Below you can find how TwoModalBERT is constructed and what are the class parameters.

![Alt text](https://github.com/zuzadeu/twomodalbert/blob/develop/images/2022-11-01-17-55-38-image.png)

First of all, on top of the last BERT layer, a linear layer is added. To be precise, it is added on top of the CLS token. As the CLS token aggregates the entire sequence representation, it is often used in a classification task.

The linear layer transforms input features with hidden size relevant to the BERT model, which is usually 768 for the models available in the *transformers* package, into features with hidden size equal to predefined `context_size` and `text_size`.

In the next step, the dropout layers with probabilities `context_p` and `text_p` are added on the top. Why? Because it makes the neural network less sensitive to the specific weights of neurons and not prone to overfitting.

Finally, both branches created similarly are combined and followed by another dropout layer of `output_p` and an activation function (Sigmoid if `binary`, else Softmax). 
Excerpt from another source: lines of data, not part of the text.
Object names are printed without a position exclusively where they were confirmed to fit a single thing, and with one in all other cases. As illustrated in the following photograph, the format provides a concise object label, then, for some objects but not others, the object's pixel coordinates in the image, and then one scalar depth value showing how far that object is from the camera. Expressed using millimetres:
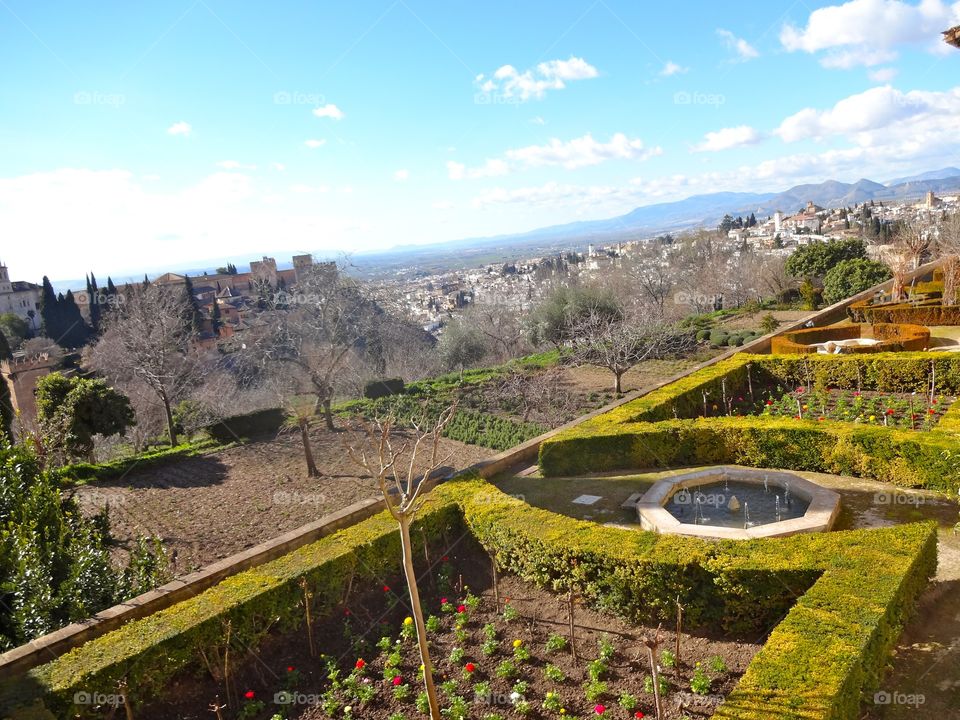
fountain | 7590
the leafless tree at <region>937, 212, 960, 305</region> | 21922
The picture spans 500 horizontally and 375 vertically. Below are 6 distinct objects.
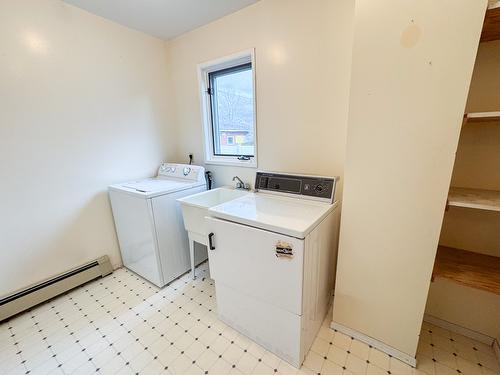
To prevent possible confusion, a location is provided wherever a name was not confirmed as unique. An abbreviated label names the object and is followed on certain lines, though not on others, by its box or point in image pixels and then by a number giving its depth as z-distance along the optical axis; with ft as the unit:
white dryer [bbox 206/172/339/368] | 3.84
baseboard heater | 5.57
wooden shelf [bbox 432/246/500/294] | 3.71
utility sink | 6.03
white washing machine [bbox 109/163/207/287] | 6.17
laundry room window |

# Parameters in `config.ini`

Settings to be defined in the  `config.ini` file:

| Variable                      | Description                                                                                        | Default Value     |
| ----------------------------- | -------------------------------------------------------------------------------------------------- | ----------------- |
| EPOCHS                        | the number of complete passes through the training dataset                                         | 3                 |
| RANDOM_SEED                   | a number used to initialize a pseudorandom number generator                                        | 42                |
| BARCH_SIZE                    | the number of training samples to work through before the model’s internal parameters are updated  | 16                |
| MAX_SEQ_LEN                   | the maximum length in number of tokens for the inputs to the transformer model                     | 100               |
| NUM_WORKERS                   | the number of processes that generate batches in parallel                                          | 2                 |
| PRETRAINED_MODEL_NAME_OR_PATH | of a pre-trained model configuration to load from cache or download (equivalent to `transformers`) | bert-base-uncased |
| MODEL_SAVE_PATH               | the model save path                                                                                | best_model.bin    |

# Requirenments

- `configparser-5.3.0`

- `scikit-learn-1.0.2`

- `torch-1.12.1+cu113`

- `transformers-4.24.0`